◆ **RECORDS FOR THIS EXERCISE**
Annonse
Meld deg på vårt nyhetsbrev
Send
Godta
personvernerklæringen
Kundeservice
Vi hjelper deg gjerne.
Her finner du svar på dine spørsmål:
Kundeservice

◆ **YOUR TASK**
Reproduce every line of text from the item above verbatim, keeping the original order and line breaks.

◆ **RESPONSE TO THE EXERCISE**
Annonse
Meld deg på vårt nyhetsbrev
Send
Godta
personvernerklæringen
Kundeservice
Vi hjelper deg gjerne.
Her finner du svar på dine spørsmål:
Kundeservice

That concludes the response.